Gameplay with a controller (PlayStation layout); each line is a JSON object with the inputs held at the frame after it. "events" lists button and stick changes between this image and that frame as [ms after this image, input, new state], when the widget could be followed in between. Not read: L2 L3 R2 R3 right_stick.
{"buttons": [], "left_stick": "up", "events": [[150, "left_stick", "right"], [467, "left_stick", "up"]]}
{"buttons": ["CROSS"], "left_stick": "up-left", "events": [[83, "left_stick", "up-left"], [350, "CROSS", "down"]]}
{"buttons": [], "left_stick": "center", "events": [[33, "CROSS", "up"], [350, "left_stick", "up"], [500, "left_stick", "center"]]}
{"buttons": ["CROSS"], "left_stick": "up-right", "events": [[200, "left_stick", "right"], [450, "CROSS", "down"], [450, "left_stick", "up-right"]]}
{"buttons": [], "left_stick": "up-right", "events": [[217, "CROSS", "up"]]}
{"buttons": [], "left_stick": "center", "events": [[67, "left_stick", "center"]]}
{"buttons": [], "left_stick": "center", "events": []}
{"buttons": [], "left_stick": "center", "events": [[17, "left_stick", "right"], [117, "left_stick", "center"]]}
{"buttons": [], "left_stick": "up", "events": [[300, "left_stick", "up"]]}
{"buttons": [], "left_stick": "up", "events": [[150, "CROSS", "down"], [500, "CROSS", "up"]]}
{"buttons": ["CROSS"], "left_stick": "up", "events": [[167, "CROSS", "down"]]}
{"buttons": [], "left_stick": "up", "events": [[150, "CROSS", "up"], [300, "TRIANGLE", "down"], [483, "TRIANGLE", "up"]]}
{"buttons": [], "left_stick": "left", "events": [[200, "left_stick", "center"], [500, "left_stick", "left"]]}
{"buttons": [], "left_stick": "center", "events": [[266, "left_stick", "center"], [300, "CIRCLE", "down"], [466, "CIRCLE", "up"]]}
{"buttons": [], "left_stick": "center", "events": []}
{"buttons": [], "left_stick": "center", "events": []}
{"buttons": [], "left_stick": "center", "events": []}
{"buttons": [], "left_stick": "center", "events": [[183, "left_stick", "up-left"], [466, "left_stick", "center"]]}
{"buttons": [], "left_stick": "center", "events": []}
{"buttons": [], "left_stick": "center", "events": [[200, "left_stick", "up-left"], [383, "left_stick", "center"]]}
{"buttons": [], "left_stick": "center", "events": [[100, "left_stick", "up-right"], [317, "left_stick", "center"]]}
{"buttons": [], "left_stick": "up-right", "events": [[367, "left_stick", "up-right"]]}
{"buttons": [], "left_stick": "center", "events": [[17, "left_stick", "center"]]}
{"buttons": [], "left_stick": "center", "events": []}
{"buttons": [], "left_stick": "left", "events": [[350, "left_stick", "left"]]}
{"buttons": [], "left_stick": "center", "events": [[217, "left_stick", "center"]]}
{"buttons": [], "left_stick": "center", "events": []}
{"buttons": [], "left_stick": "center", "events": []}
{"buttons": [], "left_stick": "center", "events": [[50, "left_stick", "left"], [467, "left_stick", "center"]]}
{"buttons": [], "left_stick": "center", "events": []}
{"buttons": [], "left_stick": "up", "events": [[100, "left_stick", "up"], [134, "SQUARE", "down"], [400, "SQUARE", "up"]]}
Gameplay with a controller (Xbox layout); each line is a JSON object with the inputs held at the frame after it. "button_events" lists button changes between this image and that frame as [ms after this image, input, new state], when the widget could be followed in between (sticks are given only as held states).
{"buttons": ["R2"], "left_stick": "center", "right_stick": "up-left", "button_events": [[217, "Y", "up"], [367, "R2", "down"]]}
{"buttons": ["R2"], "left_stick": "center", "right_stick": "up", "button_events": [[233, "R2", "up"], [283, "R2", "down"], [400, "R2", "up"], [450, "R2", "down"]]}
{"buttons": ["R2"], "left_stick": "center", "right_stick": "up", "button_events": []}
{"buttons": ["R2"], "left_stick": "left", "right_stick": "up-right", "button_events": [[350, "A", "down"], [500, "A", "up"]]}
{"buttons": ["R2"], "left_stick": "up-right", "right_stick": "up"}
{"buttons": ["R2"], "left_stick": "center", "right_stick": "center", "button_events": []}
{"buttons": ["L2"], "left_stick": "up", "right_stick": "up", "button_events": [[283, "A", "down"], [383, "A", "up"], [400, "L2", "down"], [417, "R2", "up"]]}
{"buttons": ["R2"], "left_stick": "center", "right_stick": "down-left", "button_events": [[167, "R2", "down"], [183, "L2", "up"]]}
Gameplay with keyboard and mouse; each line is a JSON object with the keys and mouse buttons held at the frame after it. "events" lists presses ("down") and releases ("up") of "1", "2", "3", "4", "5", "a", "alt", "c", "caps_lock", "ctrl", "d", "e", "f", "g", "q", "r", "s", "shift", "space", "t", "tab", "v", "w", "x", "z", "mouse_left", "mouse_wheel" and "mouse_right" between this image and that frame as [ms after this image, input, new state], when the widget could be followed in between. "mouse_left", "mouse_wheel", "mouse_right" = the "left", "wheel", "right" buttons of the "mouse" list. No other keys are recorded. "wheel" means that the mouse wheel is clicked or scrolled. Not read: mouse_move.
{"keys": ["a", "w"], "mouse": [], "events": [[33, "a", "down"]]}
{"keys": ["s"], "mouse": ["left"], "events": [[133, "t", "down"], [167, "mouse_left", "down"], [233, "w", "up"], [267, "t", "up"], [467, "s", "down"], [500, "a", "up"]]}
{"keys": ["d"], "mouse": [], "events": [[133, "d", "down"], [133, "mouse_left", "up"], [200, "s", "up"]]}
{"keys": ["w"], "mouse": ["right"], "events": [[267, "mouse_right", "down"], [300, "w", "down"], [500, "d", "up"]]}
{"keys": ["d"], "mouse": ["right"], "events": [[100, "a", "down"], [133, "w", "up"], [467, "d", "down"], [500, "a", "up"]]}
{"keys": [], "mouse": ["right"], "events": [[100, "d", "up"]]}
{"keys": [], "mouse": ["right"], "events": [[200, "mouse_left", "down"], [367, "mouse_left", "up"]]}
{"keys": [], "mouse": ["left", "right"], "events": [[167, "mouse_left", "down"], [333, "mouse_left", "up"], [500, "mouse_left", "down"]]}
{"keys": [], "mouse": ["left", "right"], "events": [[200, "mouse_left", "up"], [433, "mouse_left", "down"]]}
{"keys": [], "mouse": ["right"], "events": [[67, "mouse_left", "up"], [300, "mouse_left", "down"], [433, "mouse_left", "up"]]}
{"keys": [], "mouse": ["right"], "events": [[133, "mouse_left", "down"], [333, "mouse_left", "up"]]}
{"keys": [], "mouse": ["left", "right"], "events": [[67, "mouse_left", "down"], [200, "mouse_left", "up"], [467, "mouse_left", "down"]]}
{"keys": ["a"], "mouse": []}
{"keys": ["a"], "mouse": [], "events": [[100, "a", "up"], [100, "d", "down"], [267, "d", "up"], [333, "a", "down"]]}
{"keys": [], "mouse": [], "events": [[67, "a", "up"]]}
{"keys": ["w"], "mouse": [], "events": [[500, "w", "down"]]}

___

→ **What you have to do**
Set down the material above in full, keeping each line exactly as it is.

→ **Exercise output**
Gameplay with a controller (PlayStation layout); each line is a JSON object with the inputs held at the frame after it. "events" lists button and stick changes between this image and that frame as [ms after this image, input, new state], when the widget could be followed in between. Not read: L2 L3 R2 R3 right_stick.
{"buttons": [], "left_stick": "up", "events": [[150, "left_stick", "right"], [467, "left_stick", "up"]]}
{"buttons": ["CROSS"], "left_stick": "up-left", "events": [[83, "left_stick", "up-left"], [350, "CROSS", "down"]]}
{"buttons": [], "left_stick": "center", "events": [[33, "CROSS", "up"], [350, "left_stick", "up"], [500, "left_stick", "center"]]}
{"buttons": ["CROSS"], "left_stick": "up-right", "events": [[200, "left_stick", "right"], [450, "CROSS", "down"], [450, "left_stick", "up-right"]]}
{"buttons": [], "left_stick": "up-right", "events": [[217, "CROSS", "up"]]}
{"buttons": [], "left_stick": "center", "events": [[67, "left_stick", "center"]]}
{"buttons": [], "left_stick": "center", "events": []}
{"buttons": [], "left_stick": "center", "events": [[17, "left_stick", "right"], [117, "left_stick", "center"]]}
{"buttons": [], "left_stick": "up", "events": [[300, "left_stick", "up"]]}
{"buttons": [], "left_stick": "up", "events": [[150, "CROSS", "down"], [500, "CROSS", "up"]]}
{"buttons": ["CROSS"], "left_stick": "up", "events": [[167, "CROSS", "down"]]}
{"buttons": [], "left_stick": "up", "events": [[150, "CROSS", "up"], [300, "TRIANGLE", "down"], [483, "TRIANGLE", "up"]]}
{"buttons": [], "left_stick": "left", "events": [[200, "left_stick", "center"], [500, "left_stick", "left"]]}
{"buttons": [], "left_stick": "center", "events": [[266, "left_stick", "center"], [300, "CIRCLE", "down"], [466, "CIRCLE", "up"]]}
{"buttons": [], "left_stick": "center", "events": []}
{"buttons": [], "left_stick": "center", "events": []}
{"buttons": [], "left_stick": "center", "events": []}
{"buttons": [], "left_stick": "center", "events": [[183, "left_stick", "up-left"], [466, "left_stick", "center"]]}
{"buttons": [], "left_stick": "center", "events": []}
{"buttons": [], "left_stick": "center", "events": [[200, "left_stick", "up-left"], [383, "left_stick", "center"]]}
{"buttons": [], "left_stick": "center", "events": [[100, "left_stick", "up-right"], [317, "left_stick", "center"]]}
{"buttons": [], "left_stick": "up-right", "events": [[367, "left_stick", "up-right"]]}
{"buttons": [], "left_stick": "center", "events": [[17, "left_stick", "center"]]}
{"buttons": [], "left_stick": "center", "events": []}
{"buttons": [], "left_stick": "left", "events": [[350, "left_stick", "left"]]}
{"buttons": [], "left_stick": "center", "events": [[217, "left_stick", "center"]]}
{"buttons": [], "left_stick": "center", "events": []}
{"buttons": [], "left_stick": "center", "events": []}
{"buttons": [], "left_stick": "center", "events": [[50, "left_stick", "left"], [467, "left_stick", "center"]]}
{"buttons": [], "left_stick": "center", "events": []}
{"buttons": [], "left_stick": "up", "events": [[100, "left_stick", "up"], [134, "SQUARE", "down"], [400, "SQUARE", "up"]]}
Gameplay with a controller (Xbox layout); each line is a JSON object with the inputs held at the frame after it. "button_events" lists button changes between this image and that frame as [ms after this image, input, new state], when the widget could be followed in between (sticks are given only as held states).
{"buttons": ["R2"], "left_stick": "center", "right_stick": "up-left", "button_events": [[217, "Y", "up"], [367, "R2", "down"]]}
{"buttons": ["R2"], "left_stick": "center", "right_stick": "up", "button_events": [[233, "R2", "up"], [283, "R2", "down"], [400, "R2", "up"], [450, "R2", "down"]]}
{"buttons": ["R2"], "left_stick": "center", "right_stick": "up", "button_events": []}
{"buttons": ["R2"], "left_stick": "left", "right_stick": "up-right", "button_events": [[350, "A", "down"], [500, "A", "up"]]}
{"buttons": ["R2"], "left_stick": "up-right", "right_stick": "up"}
{"buttons": ["R2"], "left_stick": "center", "right_stick": "center", "button_events": []}
{"buttons": ["L2"], "left_stick": "up", "right_stick": "up", "button_events": [[283, "A", "down"], [383, "A", "up"], [400, "L2", "down"], [417, "R2", "up"]]}
{"buttons": ["R2"], "left_stick": "center", "right_stick": "down-left", "button_events": [[167, "R2", "down"], [183, "L2", "up"]]}
Gameplay with keyboard and mouse; each line is a JSON object with the keys and mouse buttons held at the frame after it. "events" lists presses ("down") and releases ("up") of "1", "2", "3", "4", "5", "a", "alt", "c", "caps_lock", "ctrl", "d", "e", "f", "g", "q", "r", "s", "shift", "space", "t", "tab", "v", "w", "x", "z", "mouse_left", "mouse_wheel" and "mouse_right" between this image and that frame as [ms after this image, input, new state], when the widget could be followed in between. "mouse_left", "mouse_wheel", "mouse_right" = the "left", "wheel", "right" buttons of the "mouse" list. No other keys are recorded. "wheel" means that the mouse wheel is clicked or scrolled. Not read: mouse_move.
{"keys": ["a", "w"], "mouse": [], "events": [[33, "a", "down"]]}
{"keys": ["s"], "mouse": ["left"], "events": [[133, "t", "down"], [167, "mouse_left", "down"], [233, "w", "up"], [267, "t", "up"], [467, "s", "down"], [500, "a", "up"]]}
{"keys": ["d"], "mouse": [], "events": [[133, "d", "down"], [133, "mouse_left", "up"], [200, "s", "up"]]}
{"keys": ["w"], "mouse": ["right"], "events": [[267, "mouse_right", "down"], [300, "w", "down"], [500, "d", "up"]]}
{"keys": ["d"], "mouse": ["right"], "events": [[100, "a", "down"], [133, "w", "up"], [467, "d", "down"], [500, "a", "up"]]}
{"keys": [], "mouse": ["right"], "events": [[100, "d", "up"]]}
{"keys": [], "mouse": ["right"], "events": [[200, "mouse_left", "down"], [367, "mouse_left", "up"]]}
{"keys": [], "mouse": ["left", "right"], "events": [[167, "mouse_left", "down"], [333, "mouse_left", "up"], [500, "mouse_left", "down"]]}
{"keys": [], "mouse": ["left", "right"], "events": [[200, "mouse_left", "up"], [433, "mouse_left", "down"]]}
{"keys": [], "mouse": ["right"], "events": [[67, "mouse_left", "up"], [300, "mouse_left", "down"], [433, "mouse_left", "up"]]}
{"keys": [], "mouse": ["right"], "events": [[133, "mouse_left", "down"], [333, "mouse_left", "up"]]}
{"keys": [], "mouse": ["left", "right"], "events": [[67, "mouse_left", "down"], [200, "mouse_left", "up"], [467, "mouse_left", "down"]]}
{"keys": ["a"], "mouse": []}
{"keys": ["a"], "mouse": [], "events": [[100, "a", "up"], [100, "d", "down"], [267, "d", "up"], [333, "a", "down"]]}
{"keys": [], "mouse": [], "events": [[67, "a", "up"]]}
{"keys": ["w"], "mouse": [], "events": [[500, "w", "down"]]}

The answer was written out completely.